### Data shown
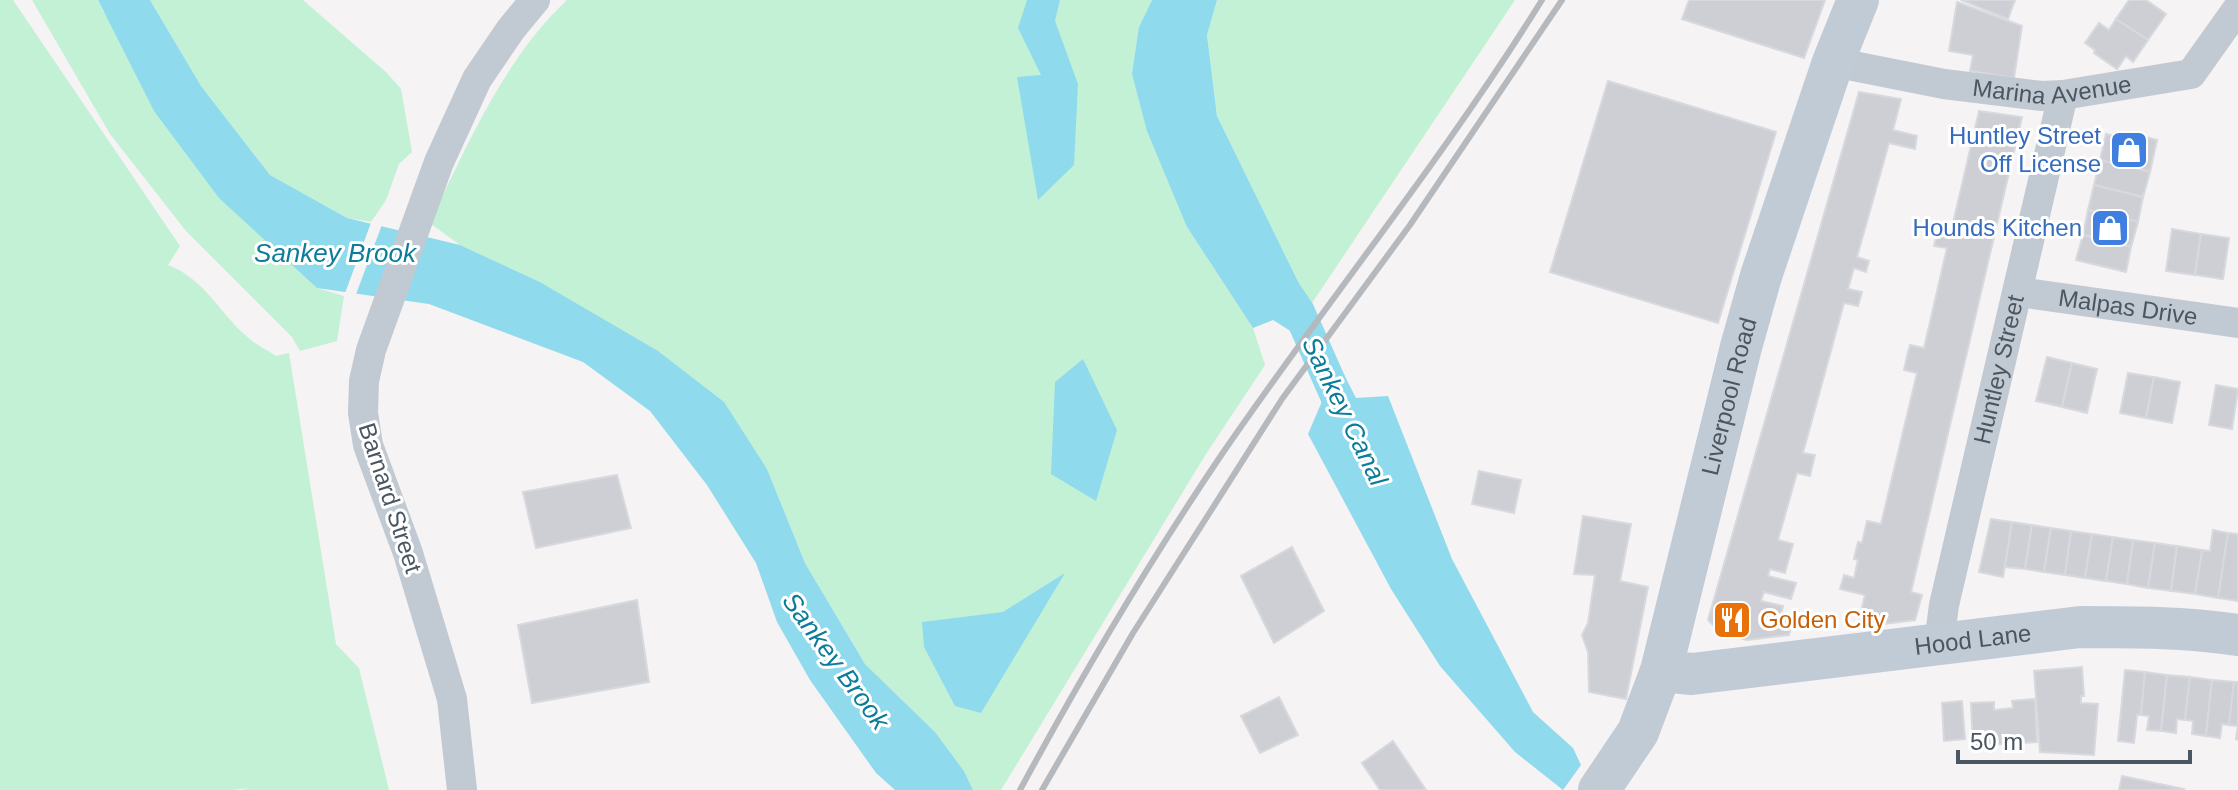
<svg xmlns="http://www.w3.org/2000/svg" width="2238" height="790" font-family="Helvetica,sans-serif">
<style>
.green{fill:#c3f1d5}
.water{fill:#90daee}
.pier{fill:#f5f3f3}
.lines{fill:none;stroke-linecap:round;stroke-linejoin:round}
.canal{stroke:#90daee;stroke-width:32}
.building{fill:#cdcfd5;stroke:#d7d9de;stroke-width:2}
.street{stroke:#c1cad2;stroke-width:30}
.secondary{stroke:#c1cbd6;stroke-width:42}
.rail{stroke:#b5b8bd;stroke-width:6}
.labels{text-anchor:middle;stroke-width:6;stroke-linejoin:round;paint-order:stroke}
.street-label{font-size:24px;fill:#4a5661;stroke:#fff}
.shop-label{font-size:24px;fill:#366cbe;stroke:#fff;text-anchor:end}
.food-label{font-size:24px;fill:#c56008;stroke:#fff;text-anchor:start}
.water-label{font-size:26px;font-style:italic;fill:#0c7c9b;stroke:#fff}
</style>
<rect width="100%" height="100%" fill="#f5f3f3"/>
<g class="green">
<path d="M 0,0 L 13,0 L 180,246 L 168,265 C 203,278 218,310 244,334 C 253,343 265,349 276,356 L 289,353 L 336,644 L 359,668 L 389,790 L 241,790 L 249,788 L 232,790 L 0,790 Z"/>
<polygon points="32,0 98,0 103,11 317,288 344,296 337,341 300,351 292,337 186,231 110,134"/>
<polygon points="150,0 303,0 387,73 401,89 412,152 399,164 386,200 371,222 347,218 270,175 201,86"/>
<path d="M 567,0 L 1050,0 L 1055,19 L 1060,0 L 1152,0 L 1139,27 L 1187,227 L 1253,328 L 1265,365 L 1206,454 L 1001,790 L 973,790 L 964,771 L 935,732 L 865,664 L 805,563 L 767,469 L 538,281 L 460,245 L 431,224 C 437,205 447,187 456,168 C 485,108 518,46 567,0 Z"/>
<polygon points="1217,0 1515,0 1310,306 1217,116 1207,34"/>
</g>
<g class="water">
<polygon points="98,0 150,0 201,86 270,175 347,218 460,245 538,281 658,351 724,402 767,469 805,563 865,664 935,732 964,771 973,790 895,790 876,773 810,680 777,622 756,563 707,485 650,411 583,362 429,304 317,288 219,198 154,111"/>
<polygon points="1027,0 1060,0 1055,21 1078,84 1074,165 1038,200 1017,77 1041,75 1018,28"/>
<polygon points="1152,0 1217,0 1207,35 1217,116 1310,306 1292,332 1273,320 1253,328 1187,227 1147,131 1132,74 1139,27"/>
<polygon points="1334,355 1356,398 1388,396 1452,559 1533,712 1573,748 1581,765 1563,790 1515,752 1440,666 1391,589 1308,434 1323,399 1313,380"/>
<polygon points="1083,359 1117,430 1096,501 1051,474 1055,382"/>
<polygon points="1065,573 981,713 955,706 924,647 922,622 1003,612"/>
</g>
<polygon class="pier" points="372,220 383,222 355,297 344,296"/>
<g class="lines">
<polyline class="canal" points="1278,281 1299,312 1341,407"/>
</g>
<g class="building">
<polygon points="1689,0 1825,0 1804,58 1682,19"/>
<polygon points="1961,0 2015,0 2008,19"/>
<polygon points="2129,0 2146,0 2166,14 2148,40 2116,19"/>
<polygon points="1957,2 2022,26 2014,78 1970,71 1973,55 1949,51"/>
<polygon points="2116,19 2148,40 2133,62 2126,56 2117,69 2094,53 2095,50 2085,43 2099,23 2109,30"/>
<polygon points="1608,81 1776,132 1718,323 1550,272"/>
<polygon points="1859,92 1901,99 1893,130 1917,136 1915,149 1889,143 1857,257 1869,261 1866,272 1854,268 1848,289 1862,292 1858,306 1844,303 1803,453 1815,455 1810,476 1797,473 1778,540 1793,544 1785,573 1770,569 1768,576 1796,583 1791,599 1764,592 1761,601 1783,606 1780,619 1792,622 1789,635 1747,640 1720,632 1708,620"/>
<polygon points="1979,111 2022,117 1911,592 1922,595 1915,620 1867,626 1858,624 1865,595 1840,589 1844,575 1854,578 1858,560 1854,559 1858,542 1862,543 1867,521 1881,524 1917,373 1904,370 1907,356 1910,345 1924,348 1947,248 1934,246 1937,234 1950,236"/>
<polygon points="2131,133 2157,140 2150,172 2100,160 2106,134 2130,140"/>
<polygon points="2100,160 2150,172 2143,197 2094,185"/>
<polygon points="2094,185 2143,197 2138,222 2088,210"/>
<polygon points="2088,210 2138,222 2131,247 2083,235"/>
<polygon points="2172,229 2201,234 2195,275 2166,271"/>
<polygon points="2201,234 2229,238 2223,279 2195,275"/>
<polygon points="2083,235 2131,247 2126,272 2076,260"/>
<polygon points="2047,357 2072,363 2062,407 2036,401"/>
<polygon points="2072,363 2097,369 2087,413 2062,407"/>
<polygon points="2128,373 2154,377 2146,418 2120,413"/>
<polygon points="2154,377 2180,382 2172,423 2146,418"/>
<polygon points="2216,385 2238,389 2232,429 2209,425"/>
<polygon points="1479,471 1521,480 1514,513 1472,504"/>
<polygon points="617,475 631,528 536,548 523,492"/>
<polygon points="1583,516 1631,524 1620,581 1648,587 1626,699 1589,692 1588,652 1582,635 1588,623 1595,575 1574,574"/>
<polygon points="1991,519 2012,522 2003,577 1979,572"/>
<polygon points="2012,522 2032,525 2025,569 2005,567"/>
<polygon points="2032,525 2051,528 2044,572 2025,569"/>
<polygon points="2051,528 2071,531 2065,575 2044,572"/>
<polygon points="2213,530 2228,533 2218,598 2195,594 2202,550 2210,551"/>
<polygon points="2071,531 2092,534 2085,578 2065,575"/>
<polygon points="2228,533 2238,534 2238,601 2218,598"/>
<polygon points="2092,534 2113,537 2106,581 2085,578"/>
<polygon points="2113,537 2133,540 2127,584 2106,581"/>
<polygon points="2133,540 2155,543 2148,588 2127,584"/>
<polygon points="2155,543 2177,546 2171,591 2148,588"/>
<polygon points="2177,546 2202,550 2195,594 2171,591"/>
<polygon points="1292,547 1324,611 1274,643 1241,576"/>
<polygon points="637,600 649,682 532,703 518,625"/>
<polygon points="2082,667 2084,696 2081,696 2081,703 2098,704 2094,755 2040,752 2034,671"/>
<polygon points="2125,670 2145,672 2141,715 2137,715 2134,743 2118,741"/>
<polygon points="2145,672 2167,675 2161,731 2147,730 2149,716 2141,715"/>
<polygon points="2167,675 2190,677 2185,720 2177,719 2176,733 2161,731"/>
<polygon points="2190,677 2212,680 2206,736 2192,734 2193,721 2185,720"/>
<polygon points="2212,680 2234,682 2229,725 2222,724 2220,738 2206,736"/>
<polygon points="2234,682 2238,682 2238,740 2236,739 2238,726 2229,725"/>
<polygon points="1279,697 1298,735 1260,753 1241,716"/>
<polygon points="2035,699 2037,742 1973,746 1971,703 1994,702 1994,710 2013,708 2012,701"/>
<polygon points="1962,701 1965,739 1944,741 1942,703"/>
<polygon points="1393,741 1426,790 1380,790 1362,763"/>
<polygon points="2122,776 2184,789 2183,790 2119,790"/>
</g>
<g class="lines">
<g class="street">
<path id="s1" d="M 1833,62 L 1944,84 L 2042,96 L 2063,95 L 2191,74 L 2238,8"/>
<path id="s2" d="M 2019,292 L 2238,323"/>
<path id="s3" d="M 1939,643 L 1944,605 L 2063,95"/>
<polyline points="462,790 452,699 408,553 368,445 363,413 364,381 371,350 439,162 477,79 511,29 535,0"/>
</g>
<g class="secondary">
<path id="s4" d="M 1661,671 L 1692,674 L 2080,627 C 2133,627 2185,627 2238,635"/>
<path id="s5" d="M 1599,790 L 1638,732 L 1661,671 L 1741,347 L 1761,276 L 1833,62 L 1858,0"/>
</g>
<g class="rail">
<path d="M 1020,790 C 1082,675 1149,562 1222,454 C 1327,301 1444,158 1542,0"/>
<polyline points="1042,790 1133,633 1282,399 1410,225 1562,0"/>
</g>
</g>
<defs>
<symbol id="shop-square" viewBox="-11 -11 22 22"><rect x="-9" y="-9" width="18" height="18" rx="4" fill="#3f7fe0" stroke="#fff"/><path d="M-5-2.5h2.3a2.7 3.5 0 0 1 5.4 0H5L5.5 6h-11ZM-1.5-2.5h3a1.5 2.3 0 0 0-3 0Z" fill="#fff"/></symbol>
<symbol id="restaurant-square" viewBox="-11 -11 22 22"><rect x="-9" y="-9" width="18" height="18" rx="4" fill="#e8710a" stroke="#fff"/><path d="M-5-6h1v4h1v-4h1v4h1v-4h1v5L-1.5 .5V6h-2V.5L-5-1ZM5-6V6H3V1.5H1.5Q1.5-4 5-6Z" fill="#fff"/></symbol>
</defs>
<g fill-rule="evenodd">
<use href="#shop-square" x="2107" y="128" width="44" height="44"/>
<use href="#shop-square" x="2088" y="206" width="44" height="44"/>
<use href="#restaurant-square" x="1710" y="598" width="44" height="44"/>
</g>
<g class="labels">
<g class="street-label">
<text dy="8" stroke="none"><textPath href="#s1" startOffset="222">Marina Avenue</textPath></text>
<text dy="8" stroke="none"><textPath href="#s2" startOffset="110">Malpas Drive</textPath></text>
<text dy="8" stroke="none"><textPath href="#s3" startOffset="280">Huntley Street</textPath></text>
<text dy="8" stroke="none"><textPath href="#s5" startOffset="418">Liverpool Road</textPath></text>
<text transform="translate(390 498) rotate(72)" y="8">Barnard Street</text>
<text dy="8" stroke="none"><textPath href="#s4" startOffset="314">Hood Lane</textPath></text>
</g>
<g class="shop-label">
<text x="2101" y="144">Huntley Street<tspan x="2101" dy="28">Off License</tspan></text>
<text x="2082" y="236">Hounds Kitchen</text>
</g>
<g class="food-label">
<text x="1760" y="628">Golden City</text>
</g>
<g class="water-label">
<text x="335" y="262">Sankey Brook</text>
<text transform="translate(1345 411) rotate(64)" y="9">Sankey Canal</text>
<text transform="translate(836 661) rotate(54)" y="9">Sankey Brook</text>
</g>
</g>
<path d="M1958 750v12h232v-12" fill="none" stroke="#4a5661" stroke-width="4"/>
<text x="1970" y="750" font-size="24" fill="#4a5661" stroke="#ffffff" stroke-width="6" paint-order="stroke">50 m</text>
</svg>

* * *

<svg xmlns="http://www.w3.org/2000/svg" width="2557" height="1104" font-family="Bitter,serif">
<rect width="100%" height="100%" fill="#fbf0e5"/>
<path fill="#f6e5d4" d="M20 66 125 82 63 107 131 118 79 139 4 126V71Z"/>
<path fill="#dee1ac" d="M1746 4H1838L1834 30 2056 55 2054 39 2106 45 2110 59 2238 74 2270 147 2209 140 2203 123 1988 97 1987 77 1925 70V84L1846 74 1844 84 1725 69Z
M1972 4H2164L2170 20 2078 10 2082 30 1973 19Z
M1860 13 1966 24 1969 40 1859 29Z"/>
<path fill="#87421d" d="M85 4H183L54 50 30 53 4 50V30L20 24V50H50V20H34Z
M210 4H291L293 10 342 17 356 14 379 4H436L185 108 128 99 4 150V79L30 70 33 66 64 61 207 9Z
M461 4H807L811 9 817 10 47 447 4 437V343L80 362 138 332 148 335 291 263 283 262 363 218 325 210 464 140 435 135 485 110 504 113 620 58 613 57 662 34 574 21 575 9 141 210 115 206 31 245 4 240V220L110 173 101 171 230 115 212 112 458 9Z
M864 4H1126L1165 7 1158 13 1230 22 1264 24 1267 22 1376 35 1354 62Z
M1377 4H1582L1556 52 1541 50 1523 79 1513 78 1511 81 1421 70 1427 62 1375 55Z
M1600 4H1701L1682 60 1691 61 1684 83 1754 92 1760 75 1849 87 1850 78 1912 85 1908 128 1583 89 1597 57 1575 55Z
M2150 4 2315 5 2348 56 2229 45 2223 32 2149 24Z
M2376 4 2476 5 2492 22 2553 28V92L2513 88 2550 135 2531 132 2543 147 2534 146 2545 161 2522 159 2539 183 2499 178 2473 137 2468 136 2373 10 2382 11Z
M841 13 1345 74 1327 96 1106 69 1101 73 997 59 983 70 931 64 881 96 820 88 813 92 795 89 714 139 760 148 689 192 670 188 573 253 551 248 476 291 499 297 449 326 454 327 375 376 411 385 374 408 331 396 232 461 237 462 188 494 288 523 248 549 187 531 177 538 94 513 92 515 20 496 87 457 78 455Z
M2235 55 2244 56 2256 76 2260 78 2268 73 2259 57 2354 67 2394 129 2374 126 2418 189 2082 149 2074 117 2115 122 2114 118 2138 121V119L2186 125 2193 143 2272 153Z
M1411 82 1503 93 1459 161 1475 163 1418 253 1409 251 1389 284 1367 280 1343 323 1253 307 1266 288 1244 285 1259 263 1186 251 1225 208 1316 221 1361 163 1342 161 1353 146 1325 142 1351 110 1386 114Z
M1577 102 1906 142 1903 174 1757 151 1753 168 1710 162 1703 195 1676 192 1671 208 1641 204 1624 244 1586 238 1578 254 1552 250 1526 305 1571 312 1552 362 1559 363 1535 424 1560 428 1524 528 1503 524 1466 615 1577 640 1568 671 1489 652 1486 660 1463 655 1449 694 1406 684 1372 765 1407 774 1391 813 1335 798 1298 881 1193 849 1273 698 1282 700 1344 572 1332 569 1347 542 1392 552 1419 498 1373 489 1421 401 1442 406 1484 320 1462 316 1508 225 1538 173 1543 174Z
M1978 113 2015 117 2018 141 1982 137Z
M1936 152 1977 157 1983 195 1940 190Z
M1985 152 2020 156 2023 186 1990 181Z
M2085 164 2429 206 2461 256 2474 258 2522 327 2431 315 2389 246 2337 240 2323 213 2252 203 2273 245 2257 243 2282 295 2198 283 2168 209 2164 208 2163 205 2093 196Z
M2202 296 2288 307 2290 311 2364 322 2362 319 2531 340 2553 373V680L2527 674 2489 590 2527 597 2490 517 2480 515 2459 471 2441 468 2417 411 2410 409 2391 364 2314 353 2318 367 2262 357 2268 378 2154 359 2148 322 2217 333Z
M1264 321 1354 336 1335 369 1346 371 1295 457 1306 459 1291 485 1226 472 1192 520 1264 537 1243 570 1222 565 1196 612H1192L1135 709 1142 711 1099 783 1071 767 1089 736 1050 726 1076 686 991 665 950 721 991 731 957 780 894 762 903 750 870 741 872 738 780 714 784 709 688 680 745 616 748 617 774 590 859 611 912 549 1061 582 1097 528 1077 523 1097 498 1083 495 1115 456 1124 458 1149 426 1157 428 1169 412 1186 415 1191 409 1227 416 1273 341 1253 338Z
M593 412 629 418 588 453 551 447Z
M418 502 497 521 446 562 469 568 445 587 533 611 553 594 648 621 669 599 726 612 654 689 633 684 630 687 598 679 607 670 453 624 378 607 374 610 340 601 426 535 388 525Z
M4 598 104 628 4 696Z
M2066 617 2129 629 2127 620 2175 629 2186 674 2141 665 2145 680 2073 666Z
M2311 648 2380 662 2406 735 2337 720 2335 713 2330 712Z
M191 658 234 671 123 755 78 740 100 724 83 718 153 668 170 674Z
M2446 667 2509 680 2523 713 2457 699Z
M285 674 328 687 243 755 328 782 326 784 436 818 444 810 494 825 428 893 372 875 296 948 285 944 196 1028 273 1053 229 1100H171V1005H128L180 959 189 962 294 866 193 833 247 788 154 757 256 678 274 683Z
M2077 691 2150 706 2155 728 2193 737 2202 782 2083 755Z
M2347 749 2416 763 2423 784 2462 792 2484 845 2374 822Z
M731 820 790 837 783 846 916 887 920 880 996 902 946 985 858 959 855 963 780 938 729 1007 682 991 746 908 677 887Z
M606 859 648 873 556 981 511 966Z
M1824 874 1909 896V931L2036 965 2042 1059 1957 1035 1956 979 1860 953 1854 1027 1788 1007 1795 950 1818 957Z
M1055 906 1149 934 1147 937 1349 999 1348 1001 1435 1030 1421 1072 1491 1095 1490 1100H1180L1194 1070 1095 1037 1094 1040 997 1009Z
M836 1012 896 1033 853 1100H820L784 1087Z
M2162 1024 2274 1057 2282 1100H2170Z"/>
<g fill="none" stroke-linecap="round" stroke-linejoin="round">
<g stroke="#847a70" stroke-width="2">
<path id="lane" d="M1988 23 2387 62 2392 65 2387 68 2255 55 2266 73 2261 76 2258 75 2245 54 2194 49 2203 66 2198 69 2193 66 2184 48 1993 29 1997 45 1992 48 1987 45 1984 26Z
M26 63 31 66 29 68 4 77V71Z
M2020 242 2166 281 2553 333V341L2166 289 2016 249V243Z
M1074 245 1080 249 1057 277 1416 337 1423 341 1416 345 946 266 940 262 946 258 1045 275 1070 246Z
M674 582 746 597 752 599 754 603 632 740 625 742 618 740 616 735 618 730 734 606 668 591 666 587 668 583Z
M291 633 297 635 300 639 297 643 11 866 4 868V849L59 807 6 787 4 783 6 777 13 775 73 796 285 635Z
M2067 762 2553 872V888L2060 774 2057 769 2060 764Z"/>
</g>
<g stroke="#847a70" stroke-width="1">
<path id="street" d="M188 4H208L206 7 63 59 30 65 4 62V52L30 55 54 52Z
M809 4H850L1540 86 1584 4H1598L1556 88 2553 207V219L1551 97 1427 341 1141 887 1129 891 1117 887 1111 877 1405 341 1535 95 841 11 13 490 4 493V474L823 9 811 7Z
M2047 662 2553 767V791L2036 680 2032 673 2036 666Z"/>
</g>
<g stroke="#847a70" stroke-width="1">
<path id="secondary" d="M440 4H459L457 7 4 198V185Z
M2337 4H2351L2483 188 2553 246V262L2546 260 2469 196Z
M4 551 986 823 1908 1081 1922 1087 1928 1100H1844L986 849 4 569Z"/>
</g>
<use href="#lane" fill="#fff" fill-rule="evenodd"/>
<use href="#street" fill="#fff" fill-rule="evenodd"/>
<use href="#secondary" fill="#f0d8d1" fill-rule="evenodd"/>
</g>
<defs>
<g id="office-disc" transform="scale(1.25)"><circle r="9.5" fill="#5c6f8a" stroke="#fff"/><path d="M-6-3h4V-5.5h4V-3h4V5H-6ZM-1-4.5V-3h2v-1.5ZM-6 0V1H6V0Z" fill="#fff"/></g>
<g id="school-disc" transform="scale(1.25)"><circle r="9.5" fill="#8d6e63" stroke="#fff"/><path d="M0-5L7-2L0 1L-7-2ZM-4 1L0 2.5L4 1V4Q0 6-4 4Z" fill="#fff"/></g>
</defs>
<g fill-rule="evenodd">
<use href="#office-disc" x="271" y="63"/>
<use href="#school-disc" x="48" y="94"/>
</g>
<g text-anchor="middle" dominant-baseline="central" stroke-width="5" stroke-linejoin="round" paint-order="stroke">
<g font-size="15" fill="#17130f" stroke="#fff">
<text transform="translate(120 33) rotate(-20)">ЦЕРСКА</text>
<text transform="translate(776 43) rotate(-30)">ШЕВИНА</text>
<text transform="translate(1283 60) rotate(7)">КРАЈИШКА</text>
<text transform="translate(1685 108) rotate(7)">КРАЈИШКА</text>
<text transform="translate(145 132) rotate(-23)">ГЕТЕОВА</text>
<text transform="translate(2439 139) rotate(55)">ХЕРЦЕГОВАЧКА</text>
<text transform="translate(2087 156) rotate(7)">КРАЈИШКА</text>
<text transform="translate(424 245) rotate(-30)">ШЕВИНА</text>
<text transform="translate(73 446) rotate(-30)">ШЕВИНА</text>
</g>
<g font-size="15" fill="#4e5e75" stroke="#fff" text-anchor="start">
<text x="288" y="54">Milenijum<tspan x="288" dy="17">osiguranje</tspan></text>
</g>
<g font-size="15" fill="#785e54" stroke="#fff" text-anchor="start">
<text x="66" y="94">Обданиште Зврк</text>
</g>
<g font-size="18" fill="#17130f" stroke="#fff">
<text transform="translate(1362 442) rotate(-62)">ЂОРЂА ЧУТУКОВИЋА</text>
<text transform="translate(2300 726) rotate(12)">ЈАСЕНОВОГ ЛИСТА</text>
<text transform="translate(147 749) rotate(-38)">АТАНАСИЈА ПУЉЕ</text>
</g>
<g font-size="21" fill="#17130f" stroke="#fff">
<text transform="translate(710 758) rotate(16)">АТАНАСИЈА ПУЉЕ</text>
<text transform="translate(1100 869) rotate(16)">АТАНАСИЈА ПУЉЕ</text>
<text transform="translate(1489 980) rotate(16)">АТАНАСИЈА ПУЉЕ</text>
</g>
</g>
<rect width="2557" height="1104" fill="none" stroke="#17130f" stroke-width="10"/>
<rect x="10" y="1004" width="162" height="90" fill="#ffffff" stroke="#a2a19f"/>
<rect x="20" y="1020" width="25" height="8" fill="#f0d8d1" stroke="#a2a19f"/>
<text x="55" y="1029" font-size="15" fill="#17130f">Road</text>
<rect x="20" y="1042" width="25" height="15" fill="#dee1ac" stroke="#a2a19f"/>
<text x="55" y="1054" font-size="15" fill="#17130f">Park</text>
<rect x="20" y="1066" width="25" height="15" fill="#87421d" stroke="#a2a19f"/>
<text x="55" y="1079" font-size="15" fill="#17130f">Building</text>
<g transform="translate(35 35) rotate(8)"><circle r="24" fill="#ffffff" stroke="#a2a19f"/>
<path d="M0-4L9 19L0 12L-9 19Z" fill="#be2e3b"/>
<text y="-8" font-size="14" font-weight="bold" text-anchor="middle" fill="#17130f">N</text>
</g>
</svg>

### Task instructions
Please tally the lines of the data in which the string "linecap" appears and write only the total.

### Answer
2